**TEXT PROVIDED**

The film is accompanied by an old commentary, originally included on Sony's 2001 DVD release, featuring Haynes, Moore, and superstar indie producer Christine Vachon. It's more conversational than analytical but still of interest.

“The Suicide” (1978, 20 min.) is described on the disc as the “first serious directorial effort” by Todd Haynes. Haynes thought the short film was lost forever, but early in 2014 discovered that a friend (one of the producers on the film) still had a print. The print's not in great shape, as you would expect, but it's watchable. The story centers on a troubled middle-school student and looks very much like an early effort by a film student eager to show off a lot of technique.

The only other extras on the disc are a Trailer (1 min.) and two new interviews. Todd Haynes and Julianne Moore (2014, 36 min.) reminisce about first meeting while Haynes was casting “Safe” and their subsequent continuing collaboration. Christina Vachon (2014, 16 min.) delivers a fantastic, insightful interview in which she talks about her early years producing Haynes' films and the historical context in which “Safe” was released as well as some of the backlash the movie generated.

**WHAT YOU ARE ASKED TO DO**
Rewrite the disc review between "The film is" and "lot of technique.", inclusive, putting "high-school" in place of "middle-school".

**GIVEN INFORMATION**
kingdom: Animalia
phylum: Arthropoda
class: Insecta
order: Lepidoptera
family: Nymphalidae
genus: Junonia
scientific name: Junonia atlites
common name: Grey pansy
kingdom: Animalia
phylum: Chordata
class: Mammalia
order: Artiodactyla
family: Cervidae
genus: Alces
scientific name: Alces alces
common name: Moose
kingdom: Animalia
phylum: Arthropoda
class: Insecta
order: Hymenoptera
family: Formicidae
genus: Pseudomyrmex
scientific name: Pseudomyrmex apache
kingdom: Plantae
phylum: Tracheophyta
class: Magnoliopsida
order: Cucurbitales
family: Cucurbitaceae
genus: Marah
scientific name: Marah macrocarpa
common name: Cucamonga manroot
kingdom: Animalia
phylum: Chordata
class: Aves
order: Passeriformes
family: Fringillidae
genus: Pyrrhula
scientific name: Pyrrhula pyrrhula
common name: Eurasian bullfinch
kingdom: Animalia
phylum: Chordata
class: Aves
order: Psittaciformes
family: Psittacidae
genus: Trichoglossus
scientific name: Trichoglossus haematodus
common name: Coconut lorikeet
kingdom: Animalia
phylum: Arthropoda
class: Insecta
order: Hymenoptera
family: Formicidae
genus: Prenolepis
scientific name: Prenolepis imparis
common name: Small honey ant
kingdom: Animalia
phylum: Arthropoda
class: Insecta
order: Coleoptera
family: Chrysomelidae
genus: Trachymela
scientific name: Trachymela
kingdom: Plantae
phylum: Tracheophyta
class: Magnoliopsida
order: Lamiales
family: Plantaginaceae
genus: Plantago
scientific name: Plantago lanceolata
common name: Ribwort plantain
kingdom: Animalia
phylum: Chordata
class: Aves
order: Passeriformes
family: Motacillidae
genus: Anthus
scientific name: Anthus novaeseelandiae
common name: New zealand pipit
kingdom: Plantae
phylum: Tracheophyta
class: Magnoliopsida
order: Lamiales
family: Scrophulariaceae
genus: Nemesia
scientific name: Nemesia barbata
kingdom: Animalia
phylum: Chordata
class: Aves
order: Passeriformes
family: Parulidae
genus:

**PROBLEM SOLUTION**
The film is accompanied by an old commentary, originally included on Sony's 2001 DVD release, featuring Haynes, Moore, and superstar indie producer Christine Vachon. It's more conversational than analytical but still of interest.

“The Suicide” (1978, 20 min.) is described on the disc as the “first serious directorial effort” by Todd Haynes. Haynes thought the short film was lost forever, but early in 2014 discovered that a friend (one of the producers on the film) still had a print. The print's not in great shape, as you would expect, but it's watchable. The story centers on a troubled high-school student and looks very much like an early effort by a film student eager to show off a lot of technique.